— START Text segment —

DETAILED DESCRIPTION
[0006] The present invention may be further understood with
reference to the following description and the appended drawings,
wherein like elements are referred to with the same reference
numerals. The present invention describes a system and device for
monitoring a computing device. While the exemplary embodiments of
the present invention will be described with reference to a mobile
computing product/arrangement ("MCP"), those of skill in the art
will understand that the systems and devices described herein may
be implemented by any host electronic device for which it may be
useful to detect directional orientation and motion thereof. For
example, when installing/mounting a stationary device, it may be
useful to analyze the directional orientation of the device and
determine how operation would be impacted thereby.
[0007] FIG. 1 shows an exemplary embodiment of a system 5 according
to the present invention. The system 5 includes a host device
(e.g., an MCP 10) which may be any type of computer or
processor-based mobile device including, but not limited to, a
laser/imager-based scanner, an RFID reader, a mobile phone, a PDA,
a tablet, a digital camera, a laptop and a tablet. Since the MCP 10
is portable, it is capable of connecting to a wireless network and
is sufficiently small to be easily carried. The MCP 10 may be
designed for a specific purpose, e.g., scanning bar codes, or may
be handheld device with various purposes to which various
functionalities may be added by installing/downloading software
and/or interfacing with a portable peripheral device providing
additional functionality to the MCP 10, as will be described
below.

— END Text segment —
— START Extracted records —

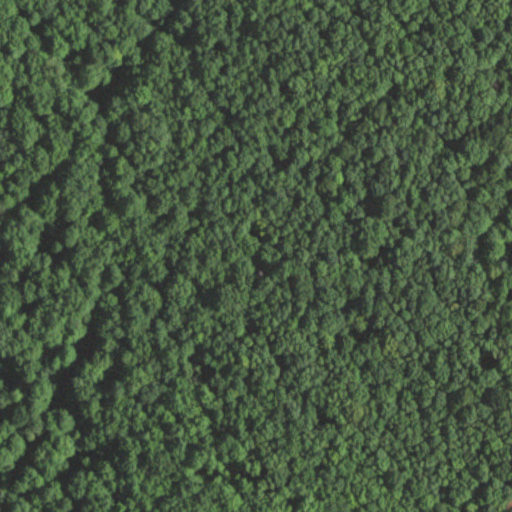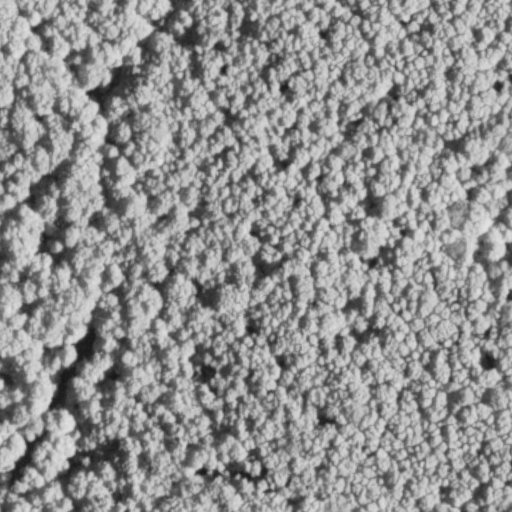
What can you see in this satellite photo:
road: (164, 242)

— END Extracted records —
— START Extracted records —

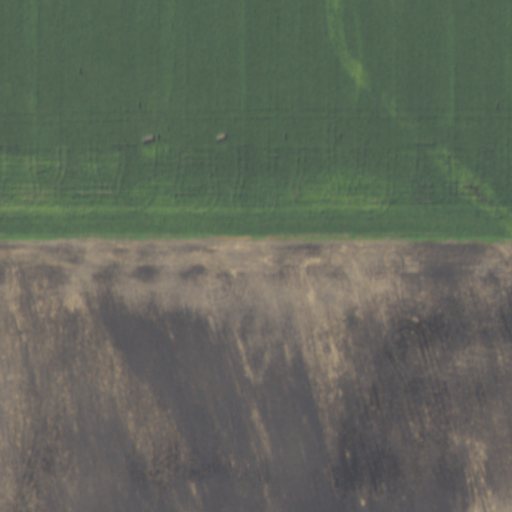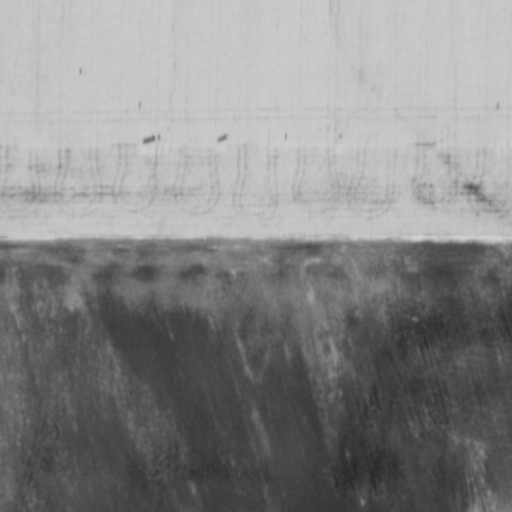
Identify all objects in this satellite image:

— END Extracted records —
— START Extracted records —

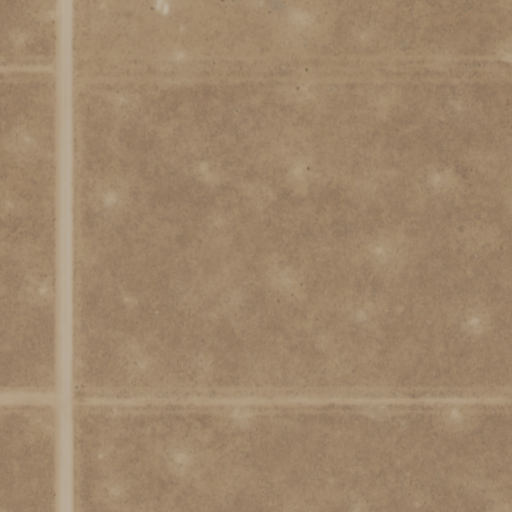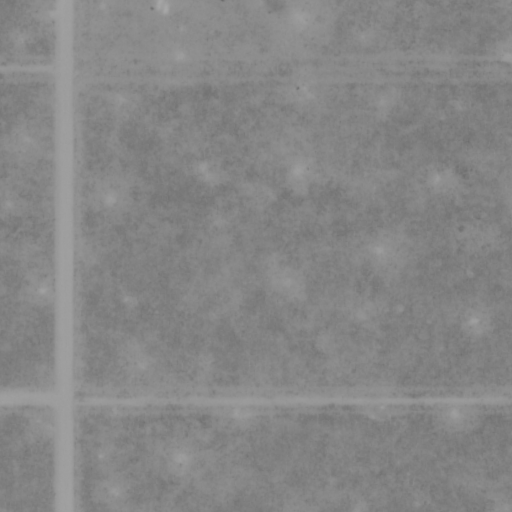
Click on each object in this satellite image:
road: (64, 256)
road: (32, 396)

— END Extracted records —

Objectives:
**a)** Translate this sentence from the patent description into Spanish: "The present invention describes a system and device for monitoring a computing device."
**b)** In the patent description, what does the abbreviation "MCP" stand for?
**c)** Proceed with the patent description on monitoring a mobile computing device, starting right after its final sentence.

Answers to the exercises:
**a)** La presente invención describe un sistema y un dispositivo para monitorizar un dispositivo informático.

**b)** Mobile computing product/arrangement.

**c)**
[0008] In the exemplary embodiment, the peripheral device is a
removable card 15 detachably coupleable to the MCP 10 which may
include a slot 18 or sleeve for receiving the card 15. For example,
the card 15 may be an SD card, a micro/mini SD card, a memory
stick, a SIM card, a CF card, a PCMCIA card, etc. While the
exemplary embodiment describes the peripheral device as the card
15, those of skill in the art will understand that the peripheral
device may be any computing device which may be physically coupled
to the MCP 10 and exchange data therewith via a hard port (e.g.,
serial connector, USB port) or a soft port (e.g., Bluetooth.RTM.,
infrared). In any embodiment, the peripheral device should be in
physical contact with the MCP 10 (e.g., mounted on or in, etc.) so
that any movement, rotation, etc. of the MCP 10 results in similar
movement of the peripheral device. This motion is detected by the
card 15, as described below.
[0009] The slot 18 on the MCP 10 includes a first electrical
connector 20 for electrically coupling to a second electrical
connector 25 on the card 15. In other exemplary embodiments, an
interface between the MCP 10 and the card 15 may be a serial
peripheral interface (SPI), a wireless connection, an SD
input/output (SDIO), etc. The slot 18 may further include a locking
member 19 which ensures that the connectors 20, 25 remain
electrically coupled and that the card 15 remains within the slot
18. The locking member 19 may be, for example, a latch or an
overlay covering the slot 18.
[0010] The card 15 includes the second connector 25, a memory 30, a
microprocessor 35 and one or more sensors 40. The microprocessor 35
may be a central processing unit that controls operation of the
sensors 40 and executes instructions on measurements taken thereby.
The measurements may be stored as data in the memory 30 and/or
transmitted to a component (e.g., memory, processor, etc.) of the
MCP 10 via the electrical coupling between the second connector 25
and the first connector 20. The memory 30 may be temporary (e.g.,
RAM, EEPROM, etc.), permanent (e.g., ROM) or a combination
thereof.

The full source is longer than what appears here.